It’s Time To Jettison Rigid Party Pledges
Published: November 30th, 2012
By: Steven and Cokie Roberts

It’s time to jettison rigid party pledges

“The only pledge I’d sign is a pledge to sign no more pledges.” That bit of wisdom came from Rep. Jeff Flake, an Arizona Republican, during his successful run for a U.S. Senate seat. Now a few of his more courageous colleagues are taking the same path and renouncing the politics of purity.

For more than 25 years, most Republican officeholders have bowed to the browbeating of one unelected, unappointed lobbyist named Grover Norquist, who demanded that they sign a pledge to never, ever raise taxes of any kind. That vow ranks as one of the worst ideas to infect Washington in the last generation, so the “no more pledges” movement is an especially heartening development.

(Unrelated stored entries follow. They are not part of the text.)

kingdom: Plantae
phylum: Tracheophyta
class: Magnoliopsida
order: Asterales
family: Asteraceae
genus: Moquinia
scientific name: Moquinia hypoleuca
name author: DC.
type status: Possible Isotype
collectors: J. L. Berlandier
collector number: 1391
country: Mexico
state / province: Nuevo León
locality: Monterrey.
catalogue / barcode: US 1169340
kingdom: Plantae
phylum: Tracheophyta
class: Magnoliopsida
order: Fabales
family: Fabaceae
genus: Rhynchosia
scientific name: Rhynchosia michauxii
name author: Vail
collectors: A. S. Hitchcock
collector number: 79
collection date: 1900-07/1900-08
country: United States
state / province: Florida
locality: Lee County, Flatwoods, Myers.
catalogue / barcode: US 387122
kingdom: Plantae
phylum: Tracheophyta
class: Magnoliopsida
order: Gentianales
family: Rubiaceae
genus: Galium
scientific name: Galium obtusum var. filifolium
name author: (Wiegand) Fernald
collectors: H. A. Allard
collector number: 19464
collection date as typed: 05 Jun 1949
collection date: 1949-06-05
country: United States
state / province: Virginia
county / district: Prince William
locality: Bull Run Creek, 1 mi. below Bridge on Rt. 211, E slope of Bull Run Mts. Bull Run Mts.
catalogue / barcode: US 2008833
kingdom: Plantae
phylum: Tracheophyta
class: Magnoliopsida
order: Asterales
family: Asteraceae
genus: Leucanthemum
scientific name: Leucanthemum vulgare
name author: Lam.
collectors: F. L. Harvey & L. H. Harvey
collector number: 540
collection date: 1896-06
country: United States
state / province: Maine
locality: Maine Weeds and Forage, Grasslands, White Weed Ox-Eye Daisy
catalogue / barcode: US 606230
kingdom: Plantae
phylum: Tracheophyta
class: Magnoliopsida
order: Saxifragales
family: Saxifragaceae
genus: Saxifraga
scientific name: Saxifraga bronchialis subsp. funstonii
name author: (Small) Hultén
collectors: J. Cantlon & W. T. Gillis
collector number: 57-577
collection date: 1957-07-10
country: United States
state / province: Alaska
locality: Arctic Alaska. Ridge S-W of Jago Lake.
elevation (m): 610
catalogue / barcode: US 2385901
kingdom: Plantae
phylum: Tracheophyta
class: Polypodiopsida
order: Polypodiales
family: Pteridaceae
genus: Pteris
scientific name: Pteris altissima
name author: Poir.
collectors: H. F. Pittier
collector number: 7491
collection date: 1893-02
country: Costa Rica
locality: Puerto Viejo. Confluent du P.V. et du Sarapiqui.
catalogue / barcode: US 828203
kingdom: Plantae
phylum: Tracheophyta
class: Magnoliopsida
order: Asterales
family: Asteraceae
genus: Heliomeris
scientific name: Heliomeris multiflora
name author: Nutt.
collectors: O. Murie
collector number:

A total ban on new taxes cripples the ability of the government to meet its mounting fiscal obligations. Every sane person in the capital knows that additional revenue must be part of any deal to diminish the deficit. So no new taxes means no deal. Ever. Period.

But Norquistism is even worse than that. It epitomizes the larger idea of politics as theology, as holy war. Orthodoxy is demanded and enforced. Heretics are burned at the stake (or at least challenged in primaries). Compromise, one of the noblest words in the political language, is denounced as caving in and selling out.